▸ What is required: The expected output is the complete data, reproduced exactly.

▸ Recorded information:
::::::::::

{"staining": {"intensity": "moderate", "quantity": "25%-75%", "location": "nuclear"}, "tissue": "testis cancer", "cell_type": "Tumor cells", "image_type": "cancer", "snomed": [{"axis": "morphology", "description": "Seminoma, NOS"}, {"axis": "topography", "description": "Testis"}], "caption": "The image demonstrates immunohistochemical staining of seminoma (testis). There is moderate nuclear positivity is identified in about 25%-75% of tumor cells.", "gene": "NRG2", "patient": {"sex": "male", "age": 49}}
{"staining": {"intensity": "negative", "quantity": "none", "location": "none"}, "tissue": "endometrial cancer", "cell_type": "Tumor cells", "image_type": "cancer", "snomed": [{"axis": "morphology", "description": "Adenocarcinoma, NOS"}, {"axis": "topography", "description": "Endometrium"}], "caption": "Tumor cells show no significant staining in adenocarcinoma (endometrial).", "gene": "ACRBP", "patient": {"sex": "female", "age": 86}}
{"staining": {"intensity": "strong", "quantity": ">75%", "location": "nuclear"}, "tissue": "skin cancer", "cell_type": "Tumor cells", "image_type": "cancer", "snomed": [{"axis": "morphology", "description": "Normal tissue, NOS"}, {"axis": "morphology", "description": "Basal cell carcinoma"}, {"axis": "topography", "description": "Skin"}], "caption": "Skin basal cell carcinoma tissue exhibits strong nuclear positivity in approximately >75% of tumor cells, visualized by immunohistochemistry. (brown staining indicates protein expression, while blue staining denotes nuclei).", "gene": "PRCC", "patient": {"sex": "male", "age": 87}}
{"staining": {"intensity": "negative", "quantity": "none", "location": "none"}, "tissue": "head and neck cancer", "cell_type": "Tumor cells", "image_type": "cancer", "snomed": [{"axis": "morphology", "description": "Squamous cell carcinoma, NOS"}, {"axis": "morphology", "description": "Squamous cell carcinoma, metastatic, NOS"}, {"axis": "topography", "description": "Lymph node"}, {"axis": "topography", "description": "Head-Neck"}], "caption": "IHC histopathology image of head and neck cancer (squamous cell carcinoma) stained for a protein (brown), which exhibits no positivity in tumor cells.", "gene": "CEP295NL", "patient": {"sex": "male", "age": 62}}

::::::::::

▸ Response to the task:
{"staining": {"intensity": "moderate", "quantity": "25%-75%", "location": "nuclear"}, "tissue": "testis cancer", "cell_type": "Tumor cells", "image_type": "cancer", "snomed": [{"axis": "morphology", "description": "Seminoma, NOS"}, {"axis": "topography", "description": "Testis"}], "caption": "The image demonstrates immunohistochemical staining of seminoma (testis). There is moderate nuclear positivity is identified in about 25%-75% of tumor cells.", "gene": "NRG2", "patient": {"sex": "male", "age": 49}}
{"staining": {"intensity": "negative", "quantity": "none", "location": "none"}, "tissue": "endometrial cancer", "cell_type": "Tumor cells", "image_type": "cancer", "snomed": [{"axis": "morphology", "description": "Adenocarcinoma, NOS"}, {"axis": "topography", "description": "Endometrium"}], "caption": "Tumor cells show no significant staining in adenocarcinoma (endometrial).", "gene": "ACRBP", "patient": {"sex": "female", "age": 86}}
{"staining": {"intensity": "strong", "quantity": ">75%", "location": "nuclear"}, "tissue": "skin cancer", "cell_type": "Tumor cells", "image_type": "cancer", "snomed": [{"axis": "morphology", "description": "Normal tissue, NOS"}, {"axis": "morphology", "description": "Basal cell carcinoma"}, {"axis": "topography", "description": "Skin"}], "caption": "Skin basal cell carcinoma tissue exhibits strong nuclear positivity in approximately >75% of tumor cells, visualized by immunohistochemistry. (brown staining indicates protein expression, while blue staining denotes nuclei).", "gene": "PRCC", "patient": {"sex": "male", "age": 87}}
{"staining": {"intensity": "negative", "quantity": "none", "location": "none"}, "tissue": "head and neck cancer", "cell_type": "Tumor cells", "image_type": "cancer", "snomed": [{"axis": "morphology", "description": "Squamous cell carcinoma, NOS"}, {"axis": "morphology", "description": "Squamous cell carcinoma, metastatic, NOS"}, {"axis": "topography", "description": "Lymph node"}, {"axis": "topography", "description": "Head-Neck"}], "caption": "IHC histopathology image of head and neck cancer (squamous cell carcinoma) stained for a protein (brown), which exhibits no positivity in tumor cells.", "gene": "CEP295NL", "patient": {"sex": "male", "age": 62}}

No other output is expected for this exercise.